• Task goal
Repeat every line of the listing below without changing anything.
## Start Material for the task
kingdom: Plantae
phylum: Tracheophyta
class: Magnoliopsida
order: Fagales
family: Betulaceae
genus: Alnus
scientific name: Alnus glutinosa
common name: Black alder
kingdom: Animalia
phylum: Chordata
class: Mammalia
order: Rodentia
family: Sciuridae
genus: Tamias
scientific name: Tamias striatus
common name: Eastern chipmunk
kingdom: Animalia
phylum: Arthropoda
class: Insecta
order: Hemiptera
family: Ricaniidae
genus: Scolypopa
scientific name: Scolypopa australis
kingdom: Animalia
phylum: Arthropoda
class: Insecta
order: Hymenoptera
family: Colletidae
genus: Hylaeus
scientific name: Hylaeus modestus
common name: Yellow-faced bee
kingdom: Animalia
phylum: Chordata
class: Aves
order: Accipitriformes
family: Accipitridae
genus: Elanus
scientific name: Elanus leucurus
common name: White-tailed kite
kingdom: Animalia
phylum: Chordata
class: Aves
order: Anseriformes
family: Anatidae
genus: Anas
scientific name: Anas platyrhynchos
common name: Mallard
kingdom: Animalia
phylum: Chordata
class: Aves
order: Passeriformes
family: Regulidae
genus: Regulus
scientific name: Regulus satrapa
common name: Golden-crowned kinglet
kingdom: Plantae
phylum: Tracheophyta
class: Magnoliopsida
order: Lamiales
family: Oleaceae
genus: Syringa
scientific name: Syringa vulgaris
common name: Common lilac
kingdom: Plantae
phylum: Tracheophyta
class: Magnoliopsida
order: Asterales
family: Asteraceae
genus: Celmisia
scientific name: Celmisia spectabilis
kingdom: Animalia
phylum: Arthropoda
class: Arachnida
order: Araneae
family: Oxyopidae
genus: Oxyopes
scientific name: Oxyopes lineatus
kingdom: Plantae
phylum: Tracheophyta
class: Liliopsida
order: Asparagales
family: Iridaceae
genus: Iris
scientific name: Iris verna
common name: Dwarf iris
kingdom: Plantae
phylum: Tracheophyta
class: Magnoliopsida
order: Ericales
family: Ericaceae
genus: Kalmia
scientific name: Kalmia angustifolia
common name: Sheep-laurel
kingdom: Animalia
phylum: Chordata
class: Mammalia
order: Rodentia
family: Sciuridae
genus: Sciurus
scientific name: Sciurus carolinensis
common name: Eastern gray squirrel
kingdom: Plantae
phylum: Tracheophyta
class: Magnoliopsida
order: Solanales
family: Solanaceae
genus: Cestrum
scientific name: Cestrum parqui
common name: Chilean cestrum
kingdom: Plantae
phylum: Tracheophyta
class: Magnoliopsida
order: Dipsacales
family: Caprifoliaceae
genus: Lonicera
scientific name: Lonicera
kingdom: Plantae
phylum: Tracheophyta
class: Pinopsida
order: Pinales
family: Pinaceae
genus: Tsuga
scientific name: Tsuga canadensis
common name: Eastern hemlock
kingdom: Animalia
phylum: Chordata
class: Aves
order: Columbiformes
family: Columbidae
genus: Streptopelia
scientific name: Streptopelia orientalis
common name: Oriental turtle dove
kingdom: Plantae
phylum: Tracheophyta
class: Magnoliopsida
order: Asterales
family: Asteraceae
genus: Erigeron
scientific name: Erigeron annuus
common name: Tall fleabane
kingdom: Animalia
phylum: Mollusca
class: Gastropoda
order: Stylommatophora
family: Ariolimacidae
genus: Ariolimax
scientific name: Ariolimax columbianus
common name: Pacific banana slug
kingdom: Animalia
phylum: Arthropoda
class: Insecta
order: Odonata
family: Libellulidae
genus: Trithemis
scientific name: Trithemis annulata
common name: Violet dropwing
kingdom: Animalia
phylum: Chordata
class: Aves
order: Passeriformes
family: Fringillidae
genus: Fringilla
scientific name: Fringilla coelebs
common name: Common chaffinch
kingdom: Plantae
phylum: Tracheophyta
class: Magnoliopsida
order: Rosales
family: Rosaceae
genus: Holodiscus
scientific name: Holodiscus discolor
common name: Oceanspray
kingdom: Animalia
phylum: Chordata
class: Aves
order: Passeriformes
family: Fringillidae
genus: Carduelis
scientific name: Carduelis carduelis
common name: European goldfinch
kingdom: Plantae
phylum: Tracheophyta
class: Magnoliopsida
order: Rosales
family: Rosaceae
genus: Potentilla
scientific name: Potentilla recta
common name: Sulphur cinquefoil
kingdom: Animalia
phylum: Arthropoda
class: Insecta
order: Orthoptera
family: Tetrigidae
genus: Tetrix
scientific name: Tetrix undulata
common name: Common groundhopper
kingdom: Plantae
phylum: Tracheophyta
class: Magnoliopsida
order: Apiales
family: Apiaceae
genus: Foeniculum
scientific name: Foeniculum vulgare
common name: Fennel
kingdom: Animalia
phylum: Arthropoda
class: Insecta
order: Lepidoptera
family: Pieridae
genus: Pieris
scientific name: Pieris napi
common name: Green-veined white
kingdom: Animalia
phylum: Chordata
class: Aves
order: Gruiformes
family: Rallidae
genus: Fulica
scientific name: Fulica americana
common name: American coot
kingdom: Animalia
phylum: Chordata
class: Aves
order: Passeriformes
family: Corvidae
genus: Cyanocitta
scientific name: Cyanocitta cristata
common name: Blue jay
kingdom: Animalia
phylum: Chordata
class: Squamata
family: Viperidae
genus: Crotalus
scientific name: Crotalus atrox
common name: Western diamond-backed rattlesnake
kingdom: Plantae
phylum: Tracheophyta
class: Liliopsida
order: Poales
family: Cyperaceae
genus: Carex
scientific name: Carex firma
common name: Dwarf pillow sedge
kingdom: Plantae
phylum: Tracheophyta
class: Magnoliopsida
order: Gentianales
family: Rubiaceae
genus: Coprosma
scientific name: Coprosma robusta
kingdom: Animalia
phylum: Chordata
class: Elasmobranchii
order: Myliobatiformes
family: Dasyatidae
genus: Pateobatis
## End Material for the task
• Solution
kingdom: Plantae
phylum: Tracheophyta
class: Magnoliopsida
order: Fagales
family: Betulaceae
genus: Alnus
scientific name: Alnus glutinosa
common name: Black alder
kingdom: Animalia
phylum: Chordata
class: Mammalia
order: Rodentia
family: Sciuridae
genus: Tamias
scientific name: Tamias striatus
common name: Eastern chipmunk
kingdom: Animalia
phylum: Arthropoda
class: Insecta
order: Hemiptera
family: Ricaniidae
genus: Scolypopa
scientific name: Scolypopa australis
kingdom: Animalia
phylum: Arthropoda
class: Insecta
order: Hymenoptera
family: Colletidae
genus: Hylaeus
scientific name: Hylaeus modestus
common name: Yellow-faced bee
kingdom: Animalia
phylum: Chordata
class: Aves
order: Accipitriformes
family: Accipitridae
genus: Elanus
scientific name: Elanus leucurus
common name: White-tailed kite
kingdom: Animalia
phylum: Chordata
class: Aves
order: Anseriformes
family: Anatidae
genus: Anas
scientific name: Anas platyrhynchos
common name: Mallard
kingdom: Animalia
phylum: Chordata
class: Aves
order: Passeriformes
family: Regulidae
genus: Regulus
scientific name: Regulus satrapa
common name: Golden-crowned kinglet
kingdom: Plantae
phylum: Tracheophyta
class: Magnoliopsida
order: Lamiales
family: Oleaceae
genus: Syringa
scientific name: Syringa vulgaris
common name: Common lilac
kingdom: Plantae
phylum: Tracheophyta
class: Magnoliopsida
order: Asterales
family: Asteraceae
genus: Celmisia
scientific name: Celmisia spectabilis
kingdom: Animalia
phylum: Arthropoda
class: Arachnida
order: Araneae
family: Oxyopidae
genus: Oxyopes
scientific name: Oxyopes lineatus
kingdom: Plantae
phylum: Tracheophyta
class: Liliopsida
order: Asparagales
family: Iridaceae
genus: Iris
scientific name: Iris verna
common name: Dwarf iris
kingdom: Plantae
phylum: Tracheophyta
class: Magnoliopsida
order: Ericales
family: Ericaceae
genus: Kalmia
scientific name: Kalmia angustifolia
common name: Sheep-laurel
kingdom: Animalia
phylum: Chordata
class: Mammalia
order: Rodentia
family: Sciuridae
genus: Sciurus
scientific name: Sciurus carolinensis
common name: Eastern gray squirrel
kingdom: Plantae
phylum: Tracheophyta
class: Magnoliopsida
order: Solanales
family: Solanaceae
genus: Cestrum
scientific name: Cestrum parqui
common name: Chilean cestrum
kingdom: Plantae
phylum: Tracheophyta
class: Magnoliopsida
order: Dipsacales
family: Caprifoliaceae
genus: Lonicera
scientific name: Lonicera
kingdom: Plantae
phylum: Tracheophyta
class: Pinopsida
order: Pinales
family: Pinaceae
genus: Tsuga
scientific name: Tsuga canadensis
common name: Eastern hemlock
kingdom: Animalia
phylum: Chordata
class: Aves
order: Columbiformes
family: Columbidae
genus: Streptopelia
scientific name: Streptopelia orientalis
common name: Oriental turtle dove
kingdom: Plantae
phylum: Tracheophyta
class: Magnoliopsida
order: Asterales
family: Asteraceae
genus: Erigeron
scientific name: Erigeron annuus
common name: Tall fleabane
kingdom: Animalia
phylum: Mollusca
class: Gastropoda
order: Stylommatophora
family: Ariolimacidae
genus: Ariolimax
scientific name: Ariolimax columbianus
common name: Pacific banana slug
kingdom: Animalia
phylum: Arthropoda
class: Insecta
order: Odonata
family: Libellulidae
genus: Trithemis
scientific name: Trithemis annulata
common name: Violet dropwing
kingdom: Animalia
phylum: Chordata
class: Aves
order: Passeriformes
family: Fringillidae
genus: Fringilla
scientific name: Fringilla coelebs
common name: Common chaffinch
kingdom: Plantae
phylum: Tracheophyta
class: Magnoliopsida
order: Rosales
family: Rosaceae
genus: Holodiscus
scientific name: Holodiscus discolor
common name: Oceanspray
kingdom: Animalia
phylum: Chordata
class: Aves
order: Passeriformes
family: Fringillidae
genus: Carduelis
scientific name: Carduelis carduelis
common name: European goldfinch
kingdom: Plantae
phylum: Tracheophyta
class: Magnoliopsida
order: Rosales
family: Rosaceae
genus: Potentilla
scientific name: Potentilla recta
common name: Sulphur cinquefoil
kingdom: Animalia
phylum: Arthropoda
class: Insecta
order: Orthoptera
family: Tetrigidae
genus: Tetrix
scientific name: Tetrix undulata
common name: Common groundhopper
kingdom: Plantae
phylum: Tracheophyta
class: Magnoliopsida
order: Apiales
family: Apiaceae
genus: Foeniculum
scientific name: Foeniculum vulgare
common name: Fennel
kingdom: Animalia
phylum: Arthropoda
class: Insecta
order: Lepidoptera
family: Pieridae
genus: Pieris
scientific name: Pieris napi
common name: Green-veined white
kingdom: Animalia
phylum: Chordata
class: Aves
order: Gruiformes
family: Rallidae
genus: Fulica
scientific name: Fulica americana
common name: American coot
kingdom: Animalia
phylum: Chordata
class: Aves
order: Passeriformes
family: Corvidae
genus: Cyanocitta
scientific name: Cyanocitta cristata
common name: Blue jay
kingdom: Animalia
phylum: Chordata
class: Squamata
family: Viperidae
genus: Crotalus
scientific name: Crotalus atrox
common name: Western diamond-backed rattlesnake
kingdom: Plantae
phylum: Tracheophyta
class: Liliopsida
order: Poales
family: Cyperaceae
genus: Carex
scientific name: Carex firma
common name: Dwarf pillow sedge
kingdom: Plantae
phylum: Tracheophyta
class: Magnoliopsida
order: Gentianales
family: Rubiaceae
genus: Coprosma
scientific name: Coprosma robusta
kingdom: Animalia
phylum: Chordata
class: Elasmobranchii
order: Myliobatiformes
family: Dasyatidae
genus: Pateobatis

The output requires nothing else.